Os incisos V a VIII tratam de desvios funcionais ligados ao aumento de renda ou exercício de outras atividades, como receber custas, exercer a advocacia ou outra função pública. Tais hipóteses, mesmo sendo condenáveis, não configuram abuso de autoridade, mas sim corrupção passiva ou outro delito. Até se admite que sejam criminalizadas, mas não em lei de abuso de autoridade, cujo fim é diverso.
O inciso IX dispõe ser abuso de autoridade “expressar, por qualquer meio de comunicação, opinião sobre processo pendente de julgamento, seu ou de outrem, ou juízo depreciativo sobre despachos, votos ou sentenças de órgãos judiciais, ressalvada a crítica nos autos e em obras técnicas ou no exercício do magistério”. Não se vê maior utilidade neste tipo penal, simplesmente porque raramente um juiz ou desembargador antecipa decisões. Mas, de qualquer forma, seria muito oportuno as Corregedorias lembrarem que juiz fala nos autos.
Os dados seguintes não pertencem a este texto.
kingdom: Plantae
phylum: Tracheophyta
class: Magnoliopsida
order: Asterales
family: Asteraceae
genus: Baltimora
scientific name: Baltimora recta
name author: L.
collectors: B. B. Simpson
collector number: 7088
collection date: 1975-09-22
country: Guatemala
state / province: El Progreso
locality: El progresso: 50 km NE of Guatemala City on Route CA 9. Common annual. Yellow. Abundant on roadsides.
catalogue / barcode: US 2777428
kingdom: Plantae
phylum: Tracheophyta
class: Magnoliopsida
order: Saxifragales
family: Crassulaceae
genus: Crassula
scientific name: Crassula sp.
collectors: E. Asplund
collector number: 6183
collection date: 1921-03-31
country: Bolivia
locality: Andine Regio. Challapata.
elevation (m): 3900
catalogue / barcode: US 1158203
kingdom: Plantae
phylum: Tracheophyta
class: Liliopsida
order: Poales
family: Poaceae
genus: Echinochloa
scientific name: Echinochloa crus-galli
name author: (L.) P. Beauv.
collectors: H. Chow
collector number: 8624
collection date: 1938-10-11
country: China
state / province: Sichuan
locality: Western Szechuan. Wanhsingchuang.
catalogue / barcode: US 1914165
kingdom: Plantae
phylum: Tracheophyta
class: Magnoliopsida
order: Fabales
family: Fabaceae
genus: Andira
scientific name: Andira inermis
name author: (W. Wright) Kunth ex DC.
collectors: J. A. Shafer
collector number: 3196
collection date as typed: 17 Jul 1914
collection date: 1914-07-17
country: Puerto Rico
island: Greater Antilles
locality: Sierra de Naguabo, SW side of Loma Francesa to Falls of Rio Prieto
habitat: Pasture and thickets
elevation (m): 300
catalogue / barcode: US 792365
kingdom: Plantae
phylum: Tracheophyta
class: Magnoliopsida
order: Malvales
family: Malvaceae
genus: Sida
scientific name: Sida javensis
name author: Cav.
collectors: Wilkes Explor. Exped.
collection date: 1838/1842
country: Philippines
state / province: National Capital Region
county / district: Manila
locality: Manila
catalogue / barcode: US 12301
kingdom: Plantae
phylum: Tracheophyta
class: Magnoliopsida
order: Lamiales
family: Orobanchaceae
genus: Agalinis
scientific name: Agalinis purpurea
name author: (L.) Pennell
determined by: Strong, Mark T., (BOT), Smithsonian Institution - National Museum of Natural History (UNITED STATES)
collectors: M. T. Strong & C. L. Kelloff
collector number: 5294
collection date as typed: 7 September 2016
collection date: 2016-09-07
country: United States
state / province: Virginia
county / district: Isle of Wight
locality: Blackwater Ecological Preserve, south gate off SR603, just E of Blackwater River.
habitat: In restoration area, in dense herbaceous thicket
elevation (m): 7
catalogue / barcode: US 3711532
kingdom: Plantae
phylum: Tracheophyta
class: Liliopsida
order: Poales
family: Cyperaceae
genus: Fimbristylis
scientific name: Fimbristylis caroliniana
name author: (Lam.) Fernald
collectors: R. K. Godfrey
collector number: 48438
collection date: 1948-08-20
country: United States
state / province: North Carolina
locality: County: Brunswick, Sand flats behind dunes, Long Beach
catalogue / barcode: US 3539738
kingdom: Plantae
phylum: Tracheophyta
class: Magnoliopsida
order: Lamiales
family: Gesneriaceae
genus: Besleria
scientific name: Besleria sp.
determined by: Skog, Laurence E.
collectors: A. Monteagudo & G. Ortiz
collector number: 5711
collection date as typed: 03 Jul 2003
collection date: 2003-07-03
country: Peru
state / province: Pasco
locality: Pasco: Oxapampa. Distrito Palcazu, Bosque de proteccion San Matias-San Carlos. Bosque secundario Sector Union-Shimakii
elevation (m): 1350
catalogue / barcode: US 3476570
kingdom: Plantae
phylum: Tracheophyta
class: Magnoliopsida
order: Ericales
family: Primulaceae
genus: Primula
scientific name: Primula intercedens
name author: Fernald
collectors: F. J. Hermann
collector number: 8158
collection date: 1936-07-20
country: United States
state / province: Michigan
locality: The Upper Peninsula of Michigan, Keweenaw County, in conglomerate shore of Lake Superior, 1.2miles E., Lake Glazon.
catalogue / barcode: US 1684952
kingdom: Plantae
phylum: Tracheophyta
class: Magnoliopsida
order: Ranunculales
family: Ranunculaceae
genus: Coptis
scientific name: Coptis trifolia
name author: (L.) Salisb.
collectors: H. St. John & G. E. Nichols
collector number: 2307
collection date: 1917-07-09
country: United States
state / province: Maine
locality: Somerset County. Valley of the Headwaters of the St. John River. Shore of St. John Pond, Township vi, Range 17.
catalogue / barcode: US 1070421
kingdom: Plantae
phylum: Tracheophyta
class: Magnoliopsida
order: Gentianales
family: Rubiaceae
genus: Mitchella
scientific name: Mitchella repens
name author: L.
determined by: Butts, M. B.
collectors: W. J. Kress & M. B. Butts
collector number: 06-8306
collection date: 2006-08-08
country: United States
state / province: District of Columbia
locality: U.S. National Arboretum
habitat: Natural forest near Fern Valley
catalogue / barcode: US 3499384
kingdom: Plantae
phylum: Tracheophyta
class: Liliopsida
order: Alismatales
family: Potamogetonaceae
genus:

2.2 Crimes de agentes do MP
O Capítulo II, com 13 tipos penais, é direcionado aos representantes do MP. Alguns não se sabe o motivo de lá estarem, por exemplo, o VII, que criminaliza exercer a advocacia. Atualmente, salvo situações excepcionais no MPF, anteriores à Constituição de 1988, dificilmente se achará quem advogue. E se isto ocorrer, evidente que o caso é de perda do cargo.
Alguns incisos são semelhantes aos existentes para juízes. Por exemplo, ser desidioso (IV), proceder de forma inadequada (V) ou “atuar, no exercício de sua atribuição, com motivação político-partidária” (X). Este último, no MP merece cuidado especial, pois alguns se apaixonam pela causa, por vezes com as melhores intenções e podem passar dos limites.
O inciso XII parece ter por objetivo evitar as audiências coletivas, leia-se
“lava jato”. Este é um tema que merece discussão detida, com especialistas em comunicação de massas. Quais as vantagens e desvantagens em proibir? Evidentemente, não é algo para ser criminalizado madrugada a dentro, sem qualquer aprofundamento e sem saber o que disto pensa a sociedade.
Outros são inúteis. O inciso I proíbe que se emita parecer quando por lei seja impedido e o II que se recuse a praticar ato que a lei lhe incumba. Difícil imaginar-se em que tipo de situação isto se daria. Provavelmente, são práticas isoladas que geraram revolta em caso concreto. Para o item II, sempre que o MP se recusava a praticar certo ato (p. ex., opinar em mandado de segurança) eu seguia com a ação normalmente.
O inciso III fala em promover investigação civil ou administrativa sem justificativa. Esta seria uma forma especial de prevaricação. Uma investigação causa sério gravame a quem é investigado e, em tese, pode haver abuso na instauração. Não me parece que seja excessivo considerar a ausência de justificativa um abuso de autoridade.
Finalmente, o inciso XI aponta para receber auxílios ou contribuições indevidas. Não se vê utilidade neste tipo, vez que tal conduta é corrupção passiva, cuja pena é mais grave.
3. Outras propostas do PL da Câmara
O PL tem nada menos 25 artigos desmembrados em parágrafos e incisos. Os temas são os mais diversos, tudo, evidentemente, preparado anteriormente. Um deles chama minha atenção, qual seja, a redação dada artigo 43-B do Estatuto da OAB que torna crime, punido com detenção de 1 a 2 anos, violar direitos ou prerrogativas de advogado.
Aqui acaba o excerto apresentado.